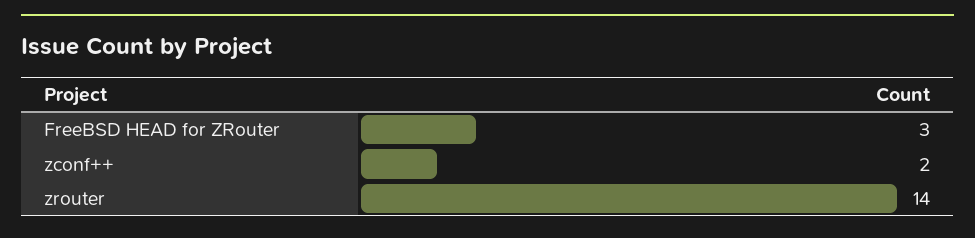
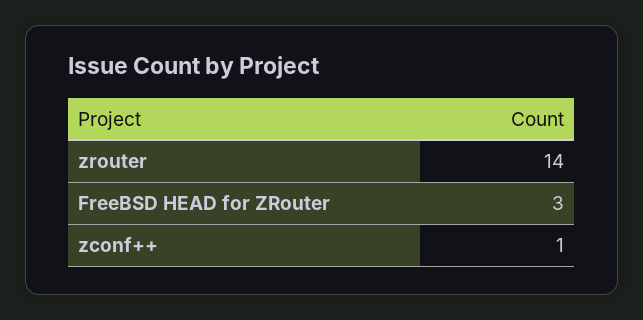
  {
    "FreeBSD HEAD for ZRouter": 3,
-   "zconf++": 2,
+   "zconf++": 1,
    "zrouter": 14
  }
- - - - -
** Action item **
Skip the images and write out the rest of the listing exactly.

** Reply **
  {
    "FreeBSD HEAD for ZRouter": 3,
-   "zconf++": 2,
+   "zconf++": 1,
    "zrouter": 14
  }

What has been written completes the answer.